**Extrait de page:**
·····
Il faudrait que tout le monde sache que quand nous sommes arrivés au mois de juillet, nous avons trouvé une situation extrêmement difficile et compliquée. J'en profite pour remercier nos autorités sénégalaises, le ministre Doudou Ka et son équipe qui nous appuient sans relâche et s'investissent pour la compagnie. Nous avons une feuille de route que nous sommes en train de dérouler qui était d'abord axée sur l'arrêt de l'hémorragie financière. Et nous sommes déjà arrivés à cela. Ensuite, il fallait revoir tout ce qui est produit, parce que sans un bon produit ce n'est pas possible. Il fallait jouer sur la ponctualité et, aujourd'hui, la ponctualité s'est beaucoup améliorée. Malheureusement, cette série noire l'a un peu perturbé. Mais, si vous regardez depuis 10 jours, tous nos avions partent maintenant à l'heure et le directeur Commercial et Marketing et ses collaborateurs se sont beaucoup dépensés pour retrouver une bonne tarification qu'il faut adapter à la situation actuelle et qui fait que dans les mois à venir, cette crise financière et cette situation difficile qu'Air Sénégal a vécue seront un vieux souvenir.
·····
**Section des données:**

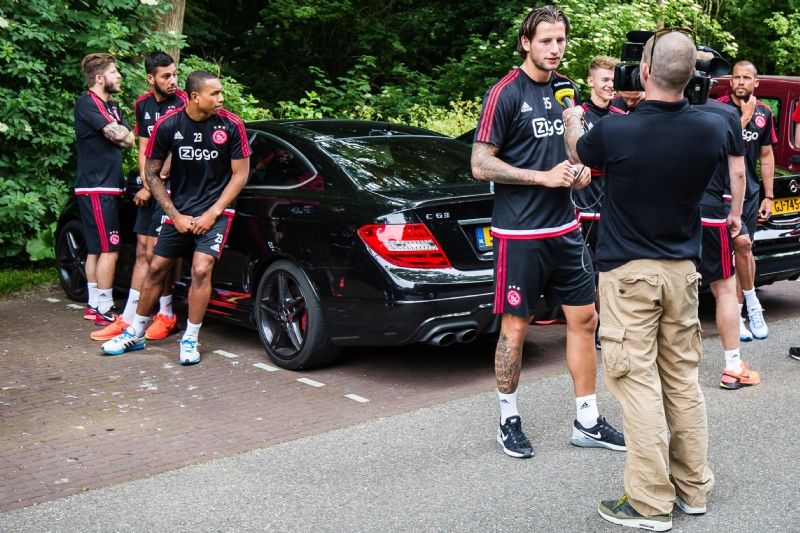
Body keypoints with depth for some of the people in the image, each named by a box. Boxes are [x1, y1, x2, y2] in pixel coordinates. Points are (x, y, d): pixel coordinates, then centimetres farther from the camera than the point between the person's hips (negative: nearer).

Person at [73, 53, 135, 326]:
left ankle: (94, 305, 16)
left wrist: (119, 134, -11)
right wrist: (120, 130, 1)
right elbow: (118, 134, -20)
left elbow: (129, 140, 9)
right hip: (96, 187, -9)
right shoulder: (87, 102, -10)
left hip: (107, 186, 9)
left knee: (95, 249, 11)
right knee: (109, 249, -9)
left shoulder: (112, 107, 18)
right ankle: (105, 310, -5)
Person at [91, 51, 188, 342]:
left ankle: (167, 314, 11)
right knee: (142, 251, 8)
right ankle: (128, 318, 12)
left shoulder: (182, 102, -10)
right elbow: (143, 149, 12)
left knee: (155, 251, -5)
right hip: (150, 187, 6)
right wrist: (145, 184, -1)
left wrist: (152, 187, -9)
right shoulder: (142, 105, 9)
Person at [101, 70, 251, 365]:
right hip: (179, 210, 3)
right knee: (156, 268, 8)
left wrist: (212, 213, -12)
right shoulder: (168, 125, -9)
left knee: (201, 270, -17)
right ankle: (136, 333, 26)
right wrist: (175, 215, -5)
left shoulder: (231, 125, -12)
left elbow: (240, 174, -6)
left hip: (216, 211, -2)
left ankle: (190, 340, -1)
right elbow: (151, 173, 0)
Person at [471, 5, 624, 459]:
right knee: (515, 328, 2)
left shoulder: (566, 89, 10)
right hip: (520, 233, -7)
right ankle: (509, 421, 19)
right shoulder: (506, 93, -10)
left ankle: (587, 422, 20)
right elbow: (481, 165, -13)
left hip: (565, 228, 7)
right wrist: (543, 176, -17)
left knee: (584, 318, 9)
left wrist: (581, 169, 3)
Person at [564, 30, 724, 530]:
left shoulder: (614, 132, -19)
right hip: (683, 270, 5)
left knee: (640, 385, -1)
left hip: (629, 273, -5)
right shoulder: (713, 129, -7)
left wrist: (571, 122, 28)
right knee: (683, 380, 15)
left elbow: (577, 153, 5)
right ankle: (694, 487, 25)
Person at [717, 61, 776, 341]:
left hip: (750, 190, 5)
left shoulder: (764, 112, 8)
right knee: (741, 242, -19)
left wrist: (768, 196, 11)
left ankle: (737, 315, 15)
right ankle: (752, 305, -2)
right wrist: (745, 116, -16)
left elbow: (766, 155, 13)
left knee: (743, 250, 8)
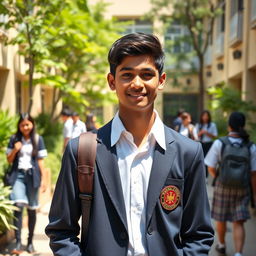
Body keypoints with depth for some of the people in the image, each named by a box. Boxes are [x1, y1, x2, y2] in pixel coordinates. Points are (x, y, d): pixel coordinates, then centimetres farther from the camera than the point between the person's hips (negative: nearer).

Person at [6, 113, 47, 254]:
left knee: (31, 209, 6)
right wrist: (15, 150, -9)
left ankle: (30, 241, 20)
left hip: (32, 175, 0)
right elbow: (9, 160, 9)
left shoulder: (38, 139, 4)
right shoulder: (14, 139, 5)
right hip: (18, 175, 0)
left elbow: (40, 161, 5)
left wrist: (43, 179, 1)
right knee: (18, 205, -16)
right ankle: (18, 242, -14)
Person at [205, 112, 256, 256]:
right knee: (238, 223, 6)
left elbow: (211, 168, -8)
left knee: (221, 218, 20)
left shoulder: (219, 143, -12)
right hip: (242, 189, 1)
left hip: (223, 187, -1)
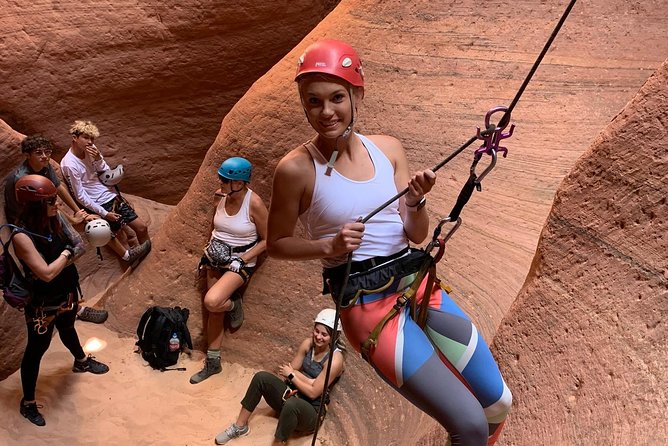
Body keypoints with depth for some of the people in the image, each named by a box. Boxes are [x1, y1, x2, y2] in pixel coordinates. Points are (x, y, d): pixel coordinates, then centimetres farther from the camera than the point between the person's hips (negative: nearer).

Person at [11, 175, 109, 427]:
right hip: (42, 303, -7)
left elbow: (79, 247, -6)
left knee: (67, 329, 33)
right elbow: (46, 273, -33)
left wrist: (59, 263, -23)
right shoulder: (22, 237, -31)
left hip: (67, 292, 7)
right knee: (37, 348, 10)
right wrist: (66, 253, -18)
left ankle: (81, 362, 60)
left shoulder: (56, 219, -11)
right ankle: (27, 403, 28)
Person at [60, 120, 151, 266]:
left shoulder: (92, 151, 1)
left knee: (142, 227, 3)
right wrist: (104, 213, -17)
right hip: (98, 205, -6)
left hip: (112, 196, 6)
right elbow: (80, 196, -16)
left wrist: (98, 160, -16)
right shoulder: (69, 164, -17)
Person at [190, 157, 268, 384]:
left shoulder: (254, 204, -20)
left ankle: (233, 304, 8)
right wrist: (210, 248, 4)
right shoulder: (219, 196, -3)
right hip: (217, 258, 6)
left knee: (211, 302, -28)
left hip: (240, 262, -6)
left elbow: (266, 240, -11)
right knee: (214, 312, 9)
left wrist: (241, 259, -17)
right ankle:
·····
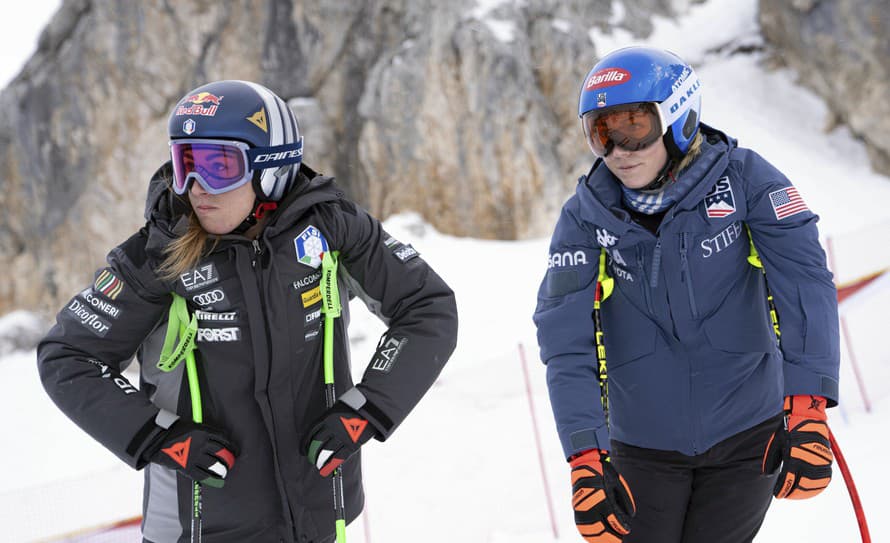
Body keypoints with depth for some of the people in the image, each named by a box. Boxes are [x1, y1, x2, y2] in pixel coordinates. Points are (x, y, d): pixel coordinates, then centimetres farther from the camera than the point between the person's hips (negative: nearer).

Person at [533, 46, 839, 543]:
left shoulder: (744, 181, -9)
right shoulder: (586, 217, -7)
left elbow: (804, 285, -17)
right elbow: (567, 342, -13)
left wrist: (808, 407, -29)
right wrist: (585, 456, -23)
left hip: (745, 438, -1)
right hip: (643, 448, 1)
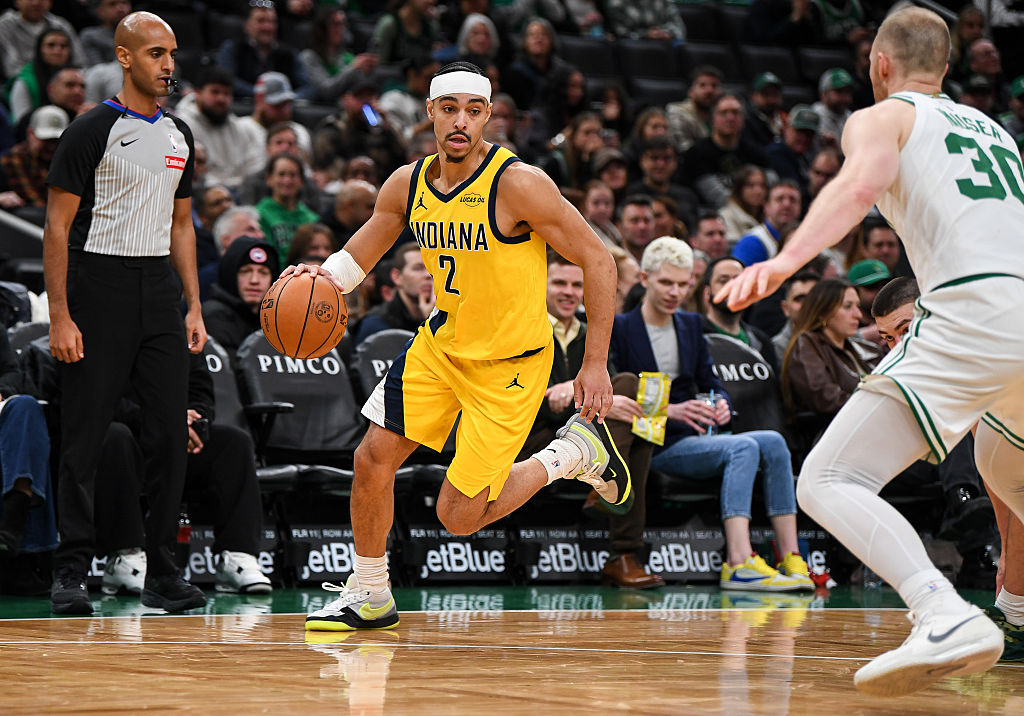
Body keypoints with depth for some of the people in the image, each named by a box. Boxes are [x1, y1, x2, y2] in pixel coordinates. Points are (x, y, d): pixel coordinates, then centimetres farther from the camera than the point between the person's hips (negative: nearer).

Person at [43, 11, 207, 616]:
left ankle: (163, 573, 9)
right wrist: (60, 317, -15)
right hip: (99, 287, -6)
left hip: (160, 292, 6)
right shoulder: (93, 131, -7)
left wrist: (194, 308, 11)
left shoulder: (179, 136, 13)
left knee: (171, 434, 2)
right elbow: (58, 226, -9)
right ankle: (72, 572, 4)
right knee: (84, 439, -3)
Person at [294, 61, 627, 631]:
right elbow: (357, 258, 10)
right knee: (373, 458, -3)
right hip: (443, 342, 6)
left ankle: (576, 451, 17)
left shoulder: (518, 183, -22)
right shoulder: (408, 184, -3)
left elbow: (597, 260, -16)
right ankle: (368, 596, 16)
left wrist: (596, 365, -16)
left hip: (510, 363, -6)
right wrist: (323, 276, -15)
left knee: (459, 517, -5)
·····
**Exercices à faire:**
1. D'après l'extrait sur Air Sénégal, quel ministre est remercié ?
2. Selon l'extrait sur Air Sénégal, pourquoi fallait-il revoir tout ce qui est produit ?
3. Relevez toutes les personnes ou tous les groupes dont l'extrait sur Air Sénégal souligne l'appui ou les efforts.

**Corrigés par exercice:**
1. Le ministre Doudou Ka.

2. Il fallait revoir tout ce qui est produit parce que, sans un bon produit, ce n'est pas possible.

3.
- Les autorités sénégalaises
- Le ministre Doudou Ka
- L'équipe du ministre
- Le directeur Commercial et Marketing
- Les collaborateurs du directeur Commercial et Marketing